All Kindles newer than a certain date use the KFX format, with an encryption scheme that is constantly changing (basically any time someone figures out how to break it, Amazon updates it). Killing support for these old devices is basically Amazon's last step in removing "legacy" encryption schemes that can still be broken.
It would be the equivalent of Nintendo delivering a new firmware update for their Wii and Wii-U systems, in order to patch out a recently-discovered exploit. It serves no other purpose than to demonstrate the extreme contempt for Amazon's end-users and the lengths they're willing to go to combat user-freedom^W "piracy".
Bad news: Amazon is monitoring them and hasn't let up on efforts to update the DRM.
(Which in this case is likely DRM-related, which drops my sympathy meter below zero.)
If this is a hint at much more formidable DRM coming out, could a silver lining for authors and publishers be more sales?
Or is mass piracy going to just continue, full steam ahead?
(Authors and publishers need any bit of good news they can get right now.)
Mass piracy will continue full steam ahead at current rates.
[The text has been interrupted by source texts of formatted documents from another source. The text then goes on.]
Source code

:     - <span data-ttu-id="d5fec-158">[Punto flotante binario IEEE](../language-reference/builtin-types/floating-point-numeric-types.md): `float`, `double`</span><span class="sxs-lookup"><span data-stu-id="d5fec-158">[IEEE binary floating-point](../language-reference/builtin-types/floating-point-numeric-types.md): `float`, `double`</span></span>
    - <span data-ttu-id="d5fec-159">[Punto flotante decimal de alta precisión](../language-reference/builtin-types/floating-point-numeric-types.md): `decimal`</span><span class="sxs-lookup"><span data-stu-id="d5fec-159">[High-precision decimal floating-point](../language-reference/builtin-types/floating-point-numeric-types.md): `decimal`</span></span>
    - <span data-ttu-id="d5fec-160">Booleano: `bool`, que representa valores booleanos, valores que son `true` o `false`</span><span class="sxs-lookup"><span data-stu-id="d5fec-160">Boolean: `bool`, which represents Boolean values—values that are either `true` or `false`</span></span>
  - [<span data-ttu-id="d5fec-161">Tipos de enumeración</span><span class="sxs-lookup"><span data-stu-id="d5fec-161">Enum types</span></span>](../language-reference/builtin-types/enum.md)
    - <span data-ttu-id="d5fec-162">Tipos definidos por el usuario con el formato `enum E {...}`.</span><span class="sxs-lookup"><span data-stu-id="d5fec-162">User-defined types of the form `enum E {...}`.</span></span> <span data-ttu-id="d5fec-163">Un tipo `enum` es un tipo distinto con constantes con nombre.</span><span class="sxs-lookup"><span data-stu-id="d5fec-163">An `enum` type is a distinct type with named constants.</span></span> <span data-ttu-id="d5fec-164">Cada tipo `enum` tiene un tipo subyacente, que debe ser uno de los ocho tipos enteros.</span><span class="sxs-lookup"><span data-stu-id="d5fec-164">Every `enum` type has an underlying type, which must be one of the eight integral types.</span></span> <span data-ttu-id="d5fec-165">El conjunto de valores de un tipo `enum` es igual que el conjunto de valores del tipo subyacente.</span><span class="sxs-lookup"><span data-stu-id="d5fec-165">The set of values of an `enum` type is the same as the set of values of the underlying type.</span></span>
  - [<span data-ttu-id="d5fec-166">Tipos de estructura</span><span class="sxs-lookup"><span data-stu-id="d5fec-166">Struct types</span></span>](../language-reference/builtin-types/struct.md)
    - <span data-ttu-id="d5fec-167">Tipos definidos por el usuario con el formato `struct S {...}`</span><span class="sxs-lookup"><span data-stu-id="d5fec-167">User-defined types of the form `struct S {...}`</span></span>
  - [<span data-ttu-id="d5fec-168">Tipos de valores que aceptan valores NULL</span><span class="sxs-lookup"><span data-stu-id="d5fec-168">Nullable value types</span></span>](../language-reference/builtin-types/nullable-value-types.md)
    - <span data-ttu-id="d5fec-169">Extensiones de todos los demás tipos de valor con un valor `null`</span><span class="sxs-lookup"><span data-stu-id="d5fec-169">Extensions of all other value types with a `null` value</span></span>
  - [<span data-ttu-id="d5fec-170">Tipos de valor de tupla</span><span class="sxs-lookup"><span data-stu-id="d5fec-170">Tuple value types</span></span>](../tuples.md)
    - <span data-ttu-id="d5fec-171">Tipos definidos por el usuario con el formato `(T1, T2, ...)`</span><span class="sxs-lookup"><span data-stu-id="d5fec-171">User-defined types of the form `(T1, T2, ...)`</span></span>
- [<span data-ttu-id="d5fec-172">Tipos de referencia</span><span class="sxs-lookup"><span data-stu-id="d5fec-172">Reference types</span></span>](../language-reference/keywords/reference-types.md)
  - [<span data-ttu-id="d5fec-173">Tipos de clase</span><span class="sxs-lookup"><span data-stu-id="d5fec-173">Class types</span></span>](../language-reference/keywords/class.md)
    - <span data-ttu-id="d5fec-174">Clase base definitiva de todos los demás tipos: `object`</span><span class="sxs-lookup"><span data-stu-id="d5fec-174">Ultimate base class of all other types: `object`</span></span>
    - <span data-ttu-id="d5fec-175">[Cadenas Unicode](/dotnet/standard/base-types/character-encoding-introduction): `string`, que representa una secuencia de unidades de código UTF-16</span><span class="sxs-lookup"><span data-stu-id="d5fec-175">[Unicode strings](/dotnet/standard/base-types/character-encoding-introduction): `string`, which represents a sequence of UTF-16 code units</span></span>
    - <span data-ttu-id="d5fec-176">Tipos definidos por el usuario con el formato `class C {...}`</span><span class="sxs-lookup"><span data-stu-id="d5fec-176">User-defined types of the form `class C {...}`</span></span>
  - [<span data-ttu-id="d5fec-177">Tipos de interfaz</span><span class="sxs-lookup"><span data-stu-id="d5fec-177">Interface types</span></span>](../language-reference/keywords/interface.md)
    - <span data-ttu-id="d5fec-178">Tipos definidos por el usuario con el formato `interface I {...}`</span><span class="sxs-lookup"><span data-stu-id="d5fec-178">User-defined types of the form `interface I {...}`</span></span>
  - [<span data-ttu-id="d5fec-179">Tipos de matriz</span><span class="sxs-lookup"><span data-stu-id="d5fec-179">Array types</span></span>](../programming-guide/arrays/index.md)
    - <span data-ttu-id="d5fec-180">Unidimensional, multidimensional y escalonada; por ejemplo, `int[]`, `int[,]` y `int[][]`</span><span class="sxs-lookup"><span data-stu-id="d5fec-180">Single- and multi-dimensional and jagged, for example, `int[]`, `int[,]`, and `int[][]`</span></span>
Most of these sites allow you to read on a computer screen and those can be captured and OCR'd. And if they don't allow that, you can take a photo of your device and OCR that. And if you can't do that, you can manually type in the book. There's always a way, and it will always happen to any books that publishers are making any kind of profit on.
Being more technically capable than typical, I’m hardly a normal customer to try to target, but the way I see it all this does is piss off the minority who care and are capable of getting around restrictions. Those who don’t care or aren’t capable will just continue getting cluelessly fucked over as always. These measures less about effectiveness, and more like a money themed emotional support affirmation for someone in a suit. It helps them feel like they are accomplishing something, but that’s it.
I haven’t checked lately, but I expect that “AI” tools that easily and accurately rip and format data from a picture feed of a screen will become the way to go for bypassing whatever clever encryption schemes come along. This also has the benefit of ignoring the steganographic tracking data hidden in paid files, making piracy ultimately easier for the uninformed. This sort of thing was always possible, but was a bit janky and laborious.
If anyone has similar tools they like I’d love to hear.
None of my books stop working after 12 years, but my kindle, which still works fine, has indeed failed to do it's most basic job.
But alas, I don't have the square meters for that. Also I tend to like THICCC books and carrying around a 1600 page monster daily on my commute isn't it.
So Kobo Libra Colour it is then.
Amazon accumulating even more control over the ebook market is not good news for authors and publishers.
But how would (hypothetical) more formidable DRM constitute even more control over the ebook market?
(Do you mean more control by preventing more piracy? Or by preventing more good-faith circumvention? Or more control because ebooks might be published even more Amazon exclusive than they already are, because of superior anti-piracy protection?)
I think you are very much out of touch with the average book/e-book consumer.